» Task prompt
Reproduce the lines below verbatim. Pictures are to be omitted.

» Exercise data
-- -- --

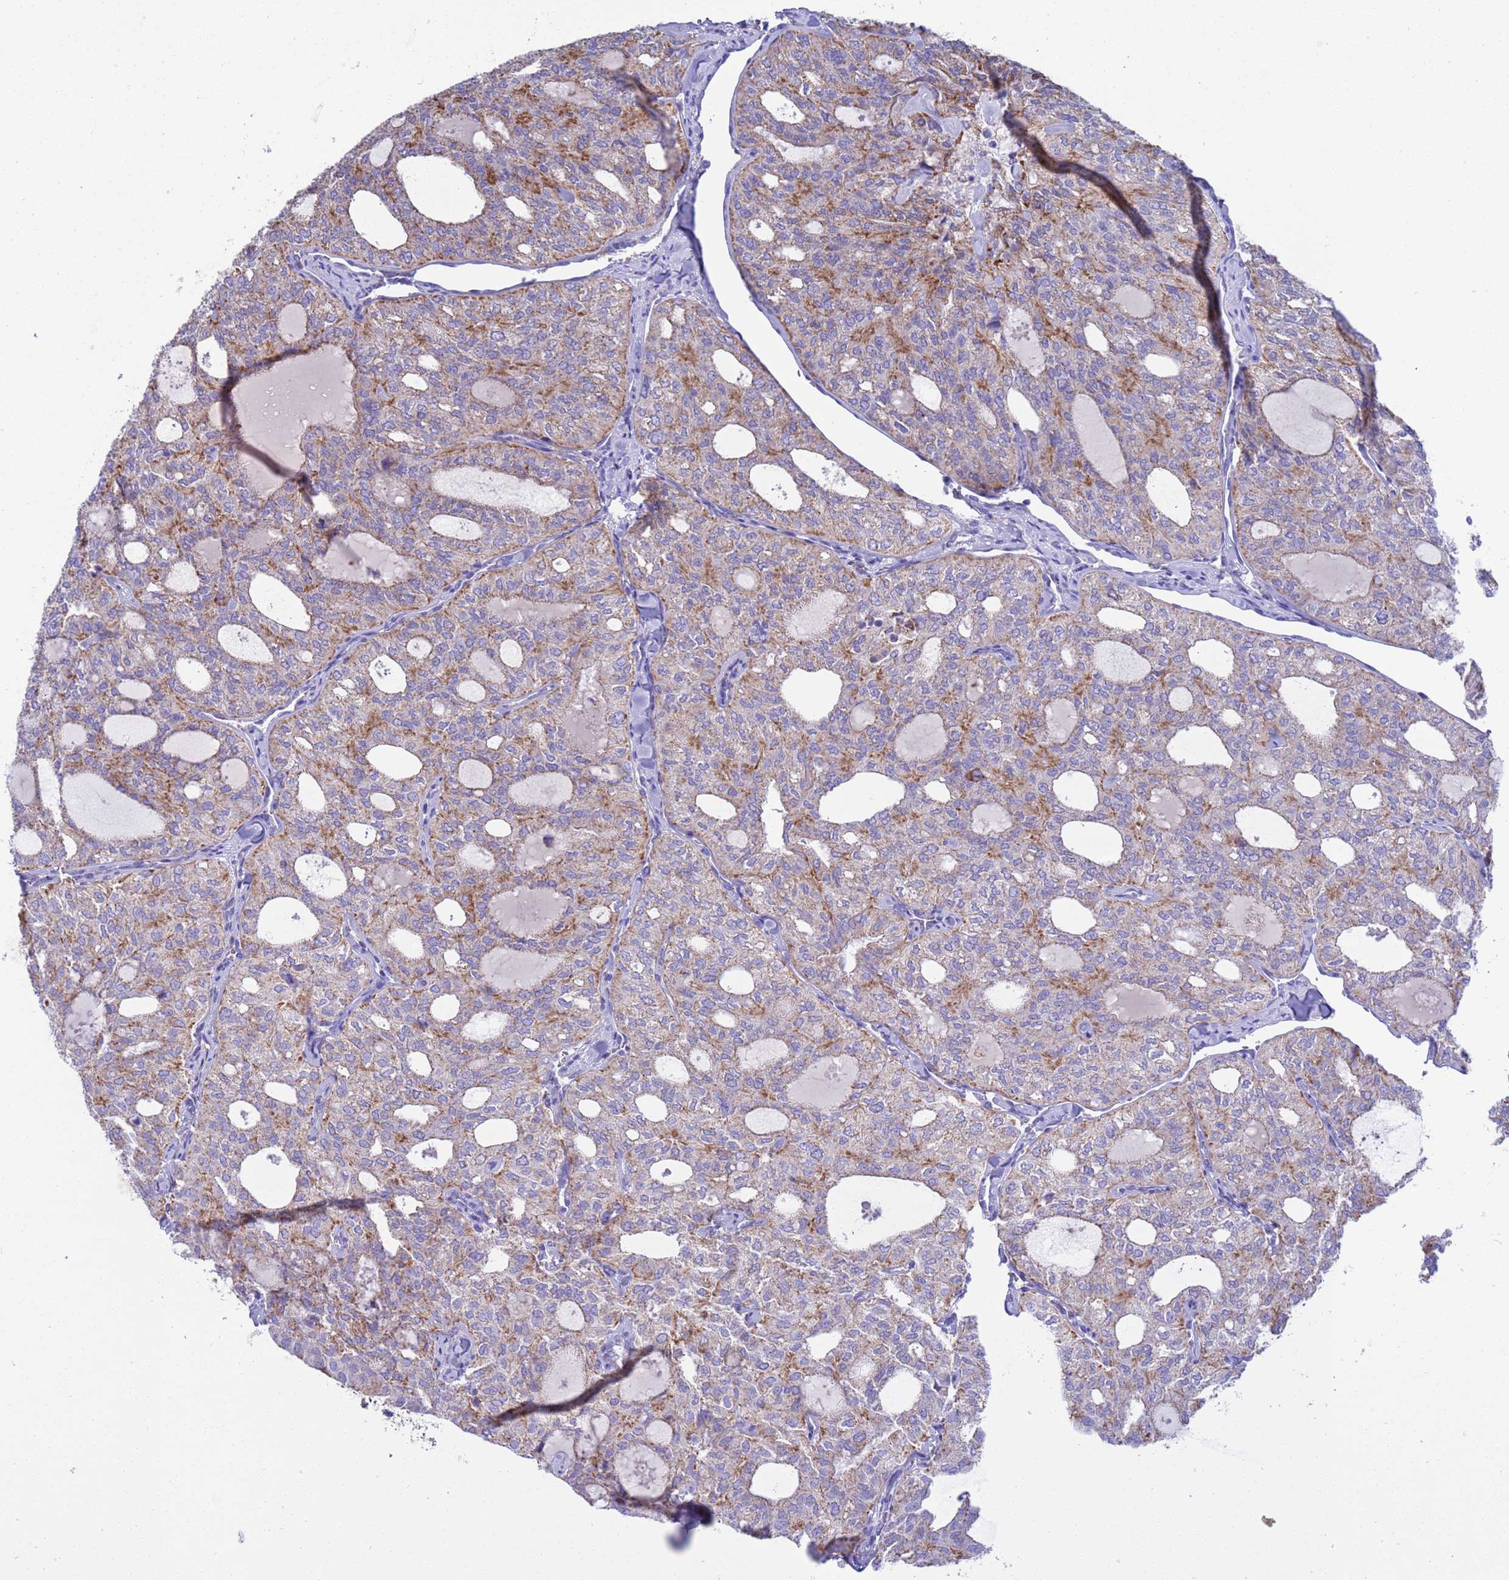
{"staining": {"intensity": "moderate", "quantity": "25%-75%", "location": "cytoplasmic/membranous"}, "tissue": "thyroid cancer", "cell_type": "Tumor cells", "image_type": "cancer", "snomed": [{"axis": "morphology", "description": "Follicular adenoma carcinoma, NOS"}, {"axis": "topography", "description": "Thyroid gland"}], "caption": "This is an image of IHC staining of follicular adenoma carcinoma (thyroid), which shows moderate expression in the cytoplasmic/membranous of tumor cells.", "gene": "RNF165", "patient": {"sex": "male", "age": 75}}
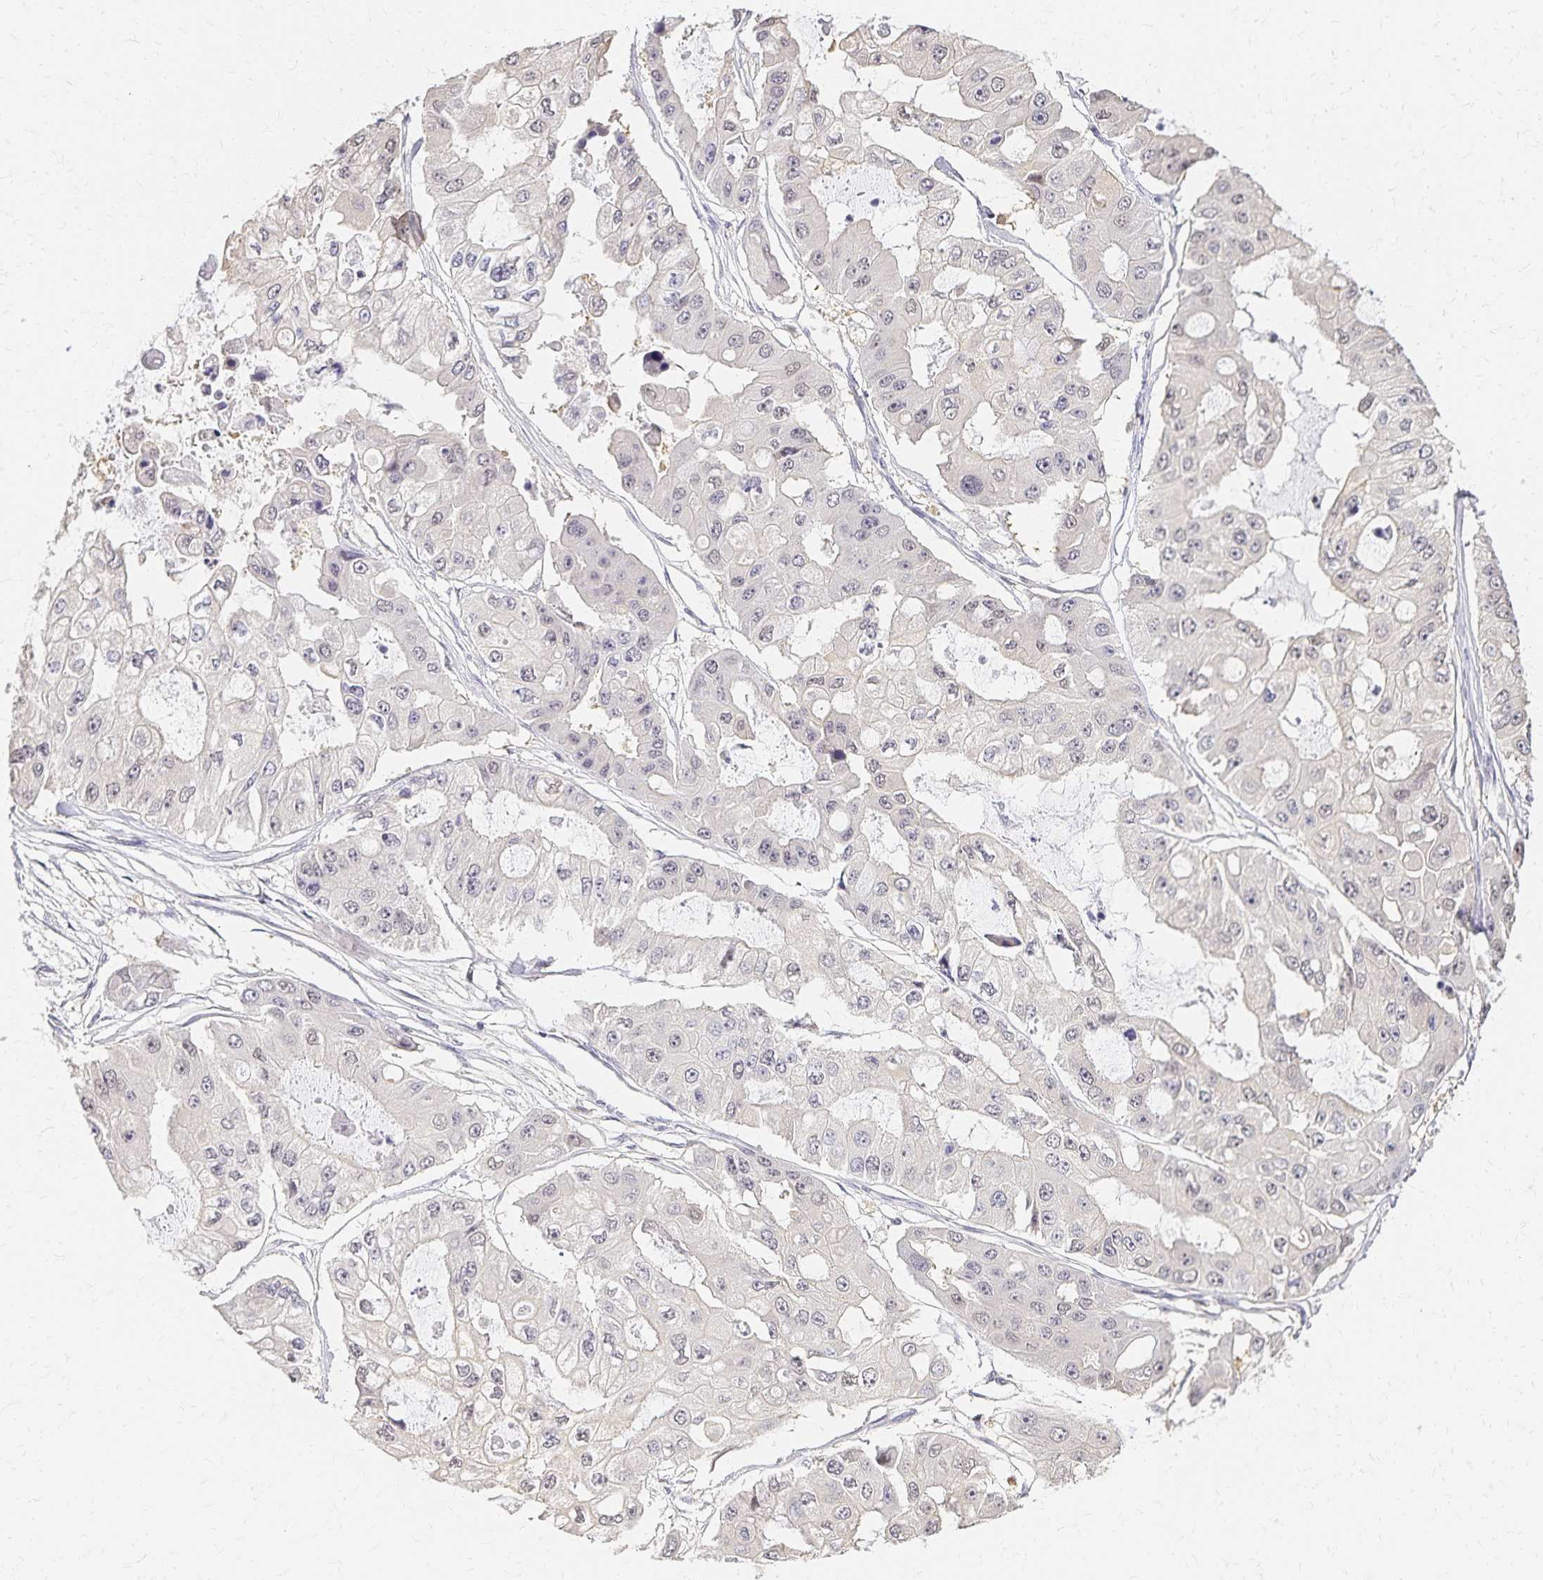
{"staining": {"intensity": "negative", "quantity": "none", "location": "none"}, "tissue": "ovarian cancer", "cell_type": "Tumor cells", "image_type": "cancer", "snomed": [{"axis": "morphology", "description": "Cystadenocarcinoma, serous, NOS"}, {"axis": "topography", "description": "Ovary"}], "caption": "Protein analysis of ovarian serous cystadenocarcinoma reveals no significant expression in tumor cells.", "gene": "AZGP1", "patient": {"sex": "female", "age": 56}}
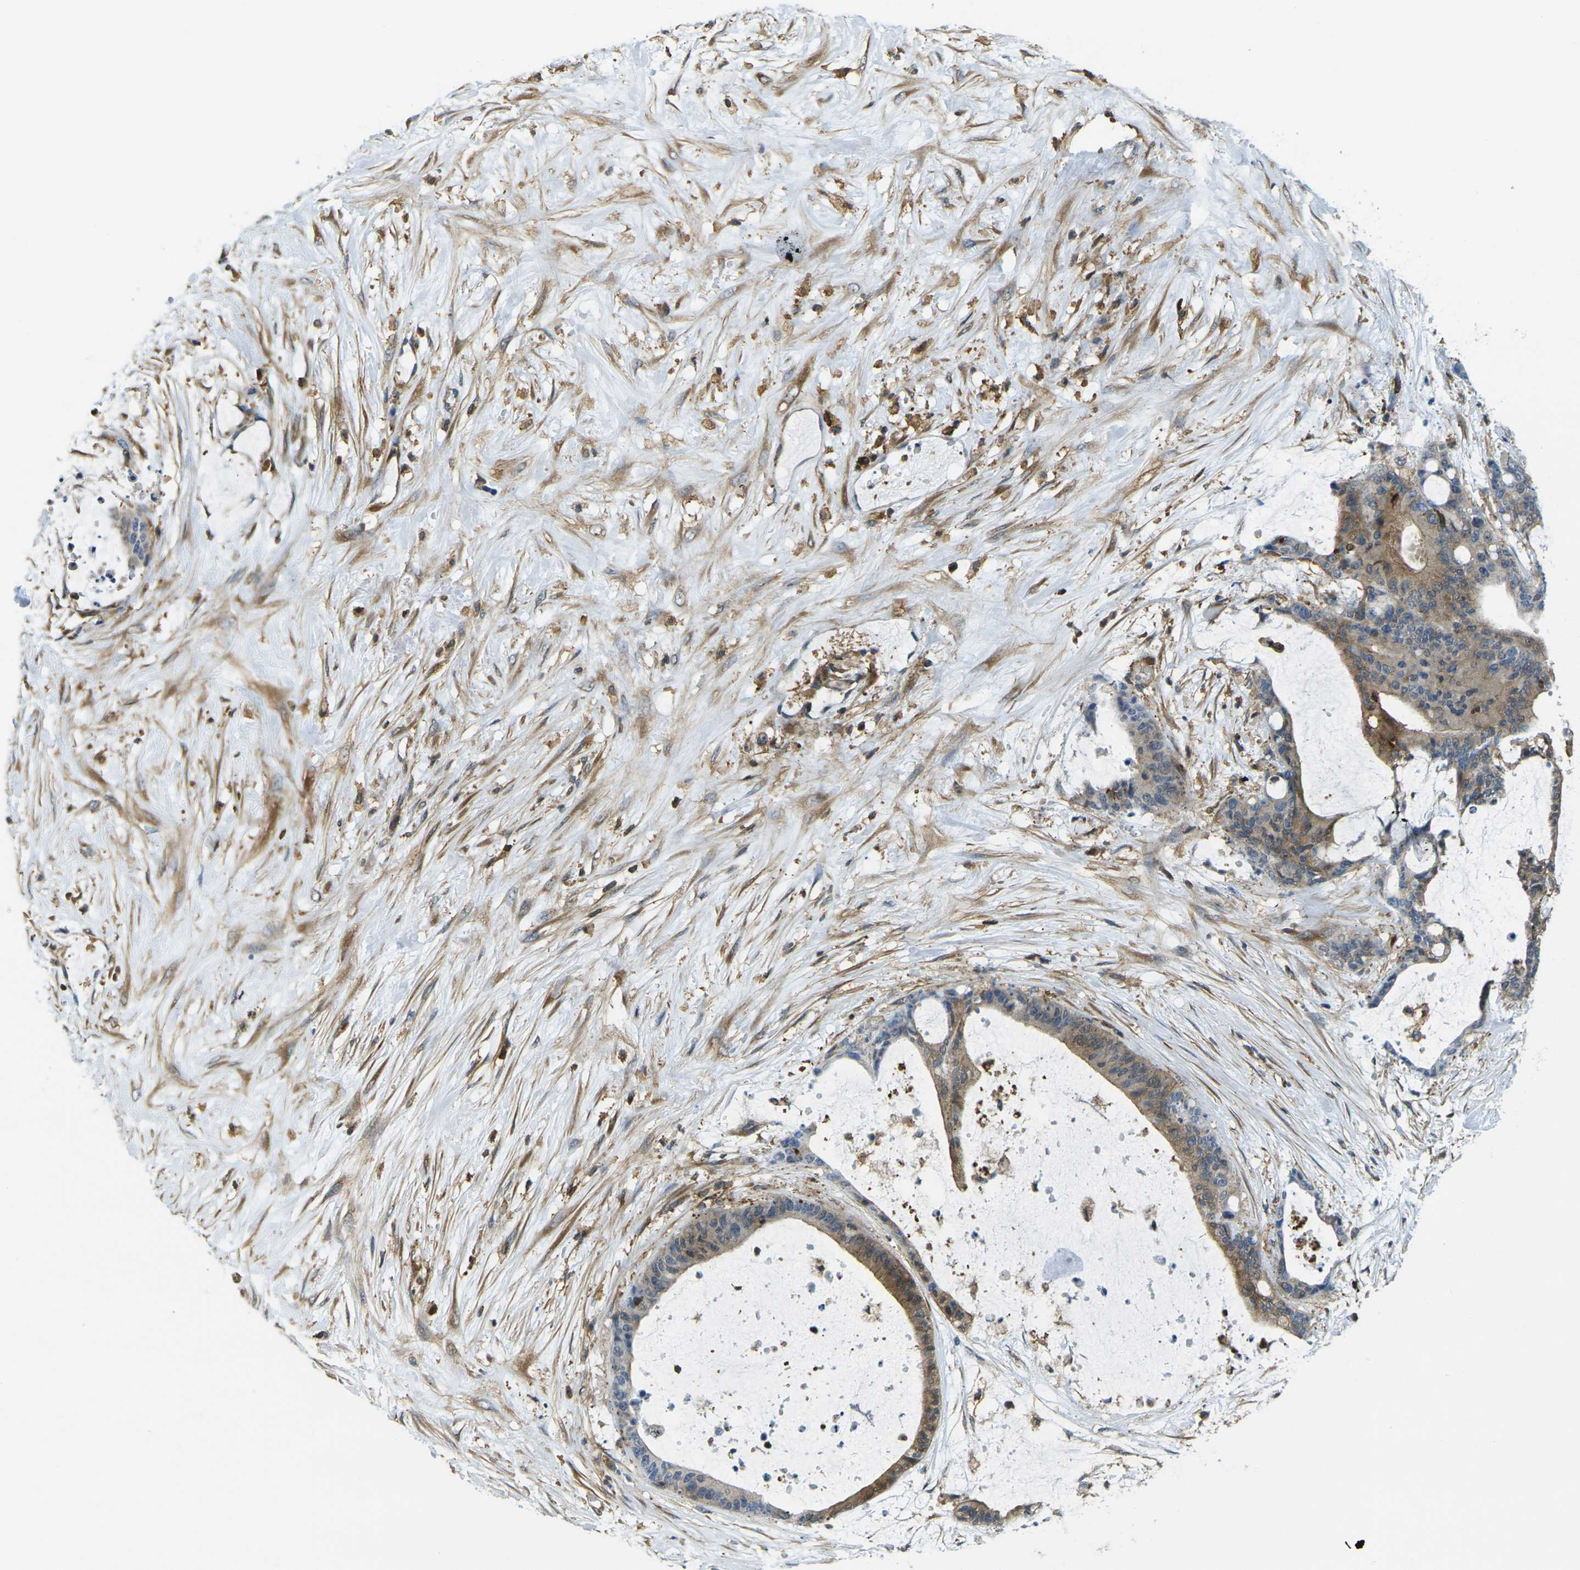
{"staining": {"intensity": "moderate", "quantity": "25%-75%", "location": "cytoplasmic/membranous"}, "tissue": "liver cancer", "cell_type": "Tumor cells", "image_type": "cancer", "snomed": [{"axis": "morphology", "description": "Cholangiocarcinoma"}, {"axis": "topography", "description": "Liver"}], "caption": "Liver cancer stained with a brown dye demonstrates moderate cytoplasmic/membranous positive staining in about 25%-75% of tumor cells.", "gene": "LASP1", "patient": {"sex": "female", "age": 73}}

-- -- --

» Solution below
{"staining": {"intensity": "moderate", "quantity": "25%-75%", "location": "cytoplasmic/membranous"}, "tissue": "thyroid cancer", "cell_type": "Tumor cells", "image_type": "cancer", "snomed": [{"axis": "morphology", "description": "Follicular adenoma carcinoma, NOS"}, {"axis": "topography", "description": "Thyroid gland"}], "caption": "This is an image of IHC staining of follicular adenoma carcinoma (thyroid), which shows moderate expression in the cytoplasmic/membranous of tumor cells.", "gene": "RNF165", "patient": {"sex": "male", "age": 75}}
{"staining": {"intensity": "negative", "quantity": "none", "location": "none"}, "tissue": "ovarian cancer", "cell_type": "Tumor cells", "image_type": "cancer", "snomed": [{"axis": "morphology", "description": "Cystadenocarcinoma, serous, NOS"}, {"axis": "topography", "description": "Ovary"}], "caption": "Protein analysis of ovarian serous cystadenocarcinoma reveals no significant expression in tumor cells.", "gene": "AZGP1", "patient": {"sex": "female", "age": 56}}
{"staining": {"intensity": "moderate", "quantity": "25%-75%", "location": "cytoplasmic/membranous"}, "tissue": "liver cancer", "cell_type": "Tumor cells", "image_type": "cancer", "snomed": [{"axis": "morphology", "description": "Cholangiocarcinoma"}, {"axis": "topography", "description": "Liver"}], "caption": "Liver cancer stained with a brown dye demonstrates moderate cytoplasmic/membranous positive staining in about 25%-75% of tumor cells.", "gene": "LASP1", "patient": {"sex": "female", "age": 73}}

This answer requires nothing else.